--- Directive ---
Keeping each line exactly as it is, output all of the records.

——

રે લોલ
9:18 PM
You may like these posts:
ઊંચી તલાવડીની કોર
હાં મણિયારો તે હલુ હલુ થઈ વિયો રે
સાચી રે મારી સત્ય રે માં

——

--- Reply to the exercise ---
રે લોલ
9:18 PM
You may like these posts:
ઊંચી તલાવડીની કોર
હાં મણિયારો તે હલુ હલુ થઈ વિયો રે
સાચી રે મારી સત્ય રે માં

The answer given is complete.